Similar bullying by Calpers prompted the city of Vallejo to short private creditors rather than try to cut back its pensions. The city of Stockton also is running scared from Calpers, but that bankrupt city’s bond insurers are challenging the notion that public-sector pensions are unbreakable contracts, a notion that flies in the face of bankruptcy law.

“The real intent of this legal harassment isn’t to collect on a $7 million bill, which is a penny in Calpers’s $240 billion bucket,” A Wall Street Journal editorial noted last week. “The goal is to deter San Bernardino from modifying pension benefits in bankruptcy.”

Credit rating agencies report that states and local governments nationwide have more than $2 trillion in unfunded pension liabilities. In Nevada, depending on how you measure risk, that figure is between $10 billion and $40 billion. Elected officials everywhere, at every level, have promised far more in employee retirement benefits than taxpayers can afford. And those funds – and their unionized beneficiaries – want these promises kept at all cost.

If bankruptcy courts eventually determine that pension benefits can never be reduced, no matter the hardships to the public, investors will be unwilling to risk putting capital into government bonds. And the voting, taxpaying public, who can barely save for their own retirements, will have a hard time accepting the idea that their governments have to close every school and lay off every cop to continue paying lavish benefits to people who aren’t working.

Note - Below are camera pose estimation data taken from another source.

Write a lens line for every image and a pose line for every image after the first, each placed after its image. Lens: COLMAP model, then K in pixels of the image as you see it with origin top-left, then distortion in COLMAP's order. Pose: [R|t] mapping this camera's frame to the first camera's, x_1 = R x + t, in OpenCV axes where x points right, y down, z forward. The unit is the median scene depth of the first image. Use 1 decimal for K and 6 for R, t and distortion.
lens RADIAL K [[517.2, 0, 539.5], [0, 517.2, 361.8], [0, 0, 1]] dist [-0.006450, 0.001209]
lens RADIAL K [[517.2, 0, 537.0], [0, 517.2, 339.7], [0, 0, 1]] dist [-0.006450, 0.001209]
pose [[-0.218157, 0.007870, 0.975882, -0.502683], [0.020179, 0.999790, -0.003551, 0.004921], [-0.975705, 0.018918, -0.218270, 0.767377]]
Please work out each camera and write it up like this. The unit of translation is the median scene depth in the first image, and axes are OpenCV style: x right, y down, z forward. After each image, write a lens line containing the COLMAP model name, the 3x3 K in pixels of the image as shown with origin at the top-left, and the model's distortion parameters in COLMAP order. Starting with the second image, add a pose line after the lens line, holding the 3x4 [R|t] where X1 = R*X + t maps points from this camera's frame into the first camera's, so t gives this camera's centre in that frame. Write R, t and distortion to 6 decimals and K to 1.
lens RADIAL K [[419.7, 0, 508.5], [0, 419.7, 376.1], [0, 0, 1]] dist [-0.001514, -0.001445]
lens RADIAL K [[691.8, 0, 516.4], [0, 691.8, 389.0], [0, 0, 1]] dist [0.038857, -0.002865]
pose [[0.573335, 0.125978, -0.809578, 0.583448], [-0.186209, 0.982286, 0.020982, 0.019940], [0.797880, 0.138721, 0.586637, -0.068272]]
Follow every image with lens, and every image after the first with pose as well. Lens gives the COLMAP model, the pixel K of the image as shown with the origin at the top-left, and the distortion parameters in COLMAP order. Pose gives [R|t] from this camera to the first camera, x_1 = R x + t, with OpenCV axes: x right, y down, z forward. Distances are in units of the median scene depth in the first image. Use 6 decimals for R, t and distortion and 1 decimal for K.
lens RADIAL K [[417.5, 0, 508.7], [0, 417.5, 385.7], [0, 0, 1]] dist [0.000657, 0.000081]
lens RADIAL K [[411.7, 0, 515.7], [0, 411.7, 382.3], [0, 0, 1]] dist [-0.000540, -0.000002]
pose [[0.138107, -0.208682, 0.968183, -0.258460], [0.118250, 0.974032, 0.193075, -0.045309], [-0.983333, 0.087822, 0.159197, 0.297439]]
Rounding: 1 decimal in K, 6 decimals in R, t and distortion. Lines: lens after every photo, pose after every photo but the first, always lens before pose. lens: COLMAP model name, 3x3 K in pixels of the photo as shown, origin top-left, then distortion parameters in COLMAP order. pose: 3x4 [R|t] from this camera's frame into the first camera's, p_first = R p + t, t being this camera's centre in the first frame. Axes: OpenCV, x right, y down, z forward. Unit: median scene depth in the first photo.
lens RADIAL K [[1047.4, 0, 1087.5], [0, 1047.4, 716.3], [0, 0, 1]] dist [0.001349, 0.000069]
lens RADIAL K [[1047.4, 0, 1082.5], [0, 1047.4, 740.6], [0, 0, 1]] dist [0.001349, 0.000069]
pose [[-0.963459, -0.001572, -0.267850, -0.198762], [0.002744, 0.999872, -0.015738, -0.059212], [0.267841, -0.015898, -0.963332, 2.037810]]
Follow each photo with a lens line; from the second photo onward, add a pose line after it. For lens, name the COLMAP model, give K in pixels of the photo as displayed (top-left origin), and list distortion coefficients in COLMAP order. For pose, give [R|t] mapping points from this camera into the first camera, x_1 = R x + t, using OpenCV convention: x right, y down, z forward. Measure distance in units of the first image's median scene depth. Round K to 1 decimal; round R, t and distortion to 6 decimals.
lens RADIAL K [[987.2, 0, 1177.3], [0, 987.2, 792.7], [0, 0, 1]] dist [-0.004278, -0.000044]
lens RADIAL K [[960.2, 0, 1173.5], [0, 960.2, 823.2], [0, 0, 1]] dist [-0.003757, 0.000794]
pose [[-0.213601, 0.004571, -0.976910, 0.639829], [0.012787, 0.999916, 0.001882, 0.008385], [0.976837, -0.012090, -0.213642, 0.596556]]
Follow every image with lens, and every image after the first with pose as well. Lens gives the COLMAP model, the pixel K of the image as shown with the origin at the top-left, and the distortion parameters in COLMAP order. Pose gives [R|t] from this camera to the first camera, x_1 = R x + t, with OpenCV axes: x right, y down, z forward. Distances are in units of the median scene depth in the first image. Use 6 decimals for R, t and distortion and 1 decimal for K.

Pension reform should be near the top of the Nevada Legislature’s 2013 agenda. This state can’t afford to pay people to stop working in their 40s after as few as 20 years of service.

Nevada needs to shift new public employees into a defined-contribution, 401(k)-style retirement plan, and impose new cost-reducing rules on some current workers, as the state of Rhode Island has. Establish a minimum age when retirees can begin collecting benefits. Eliminate the purchase of service time. Calculate benefits over a longer work horizon. Require public employees to provide a greater share of their pension contributions.

If Nevada and other states don’t act, this fiscal cliff will arrive much sooner than we would like.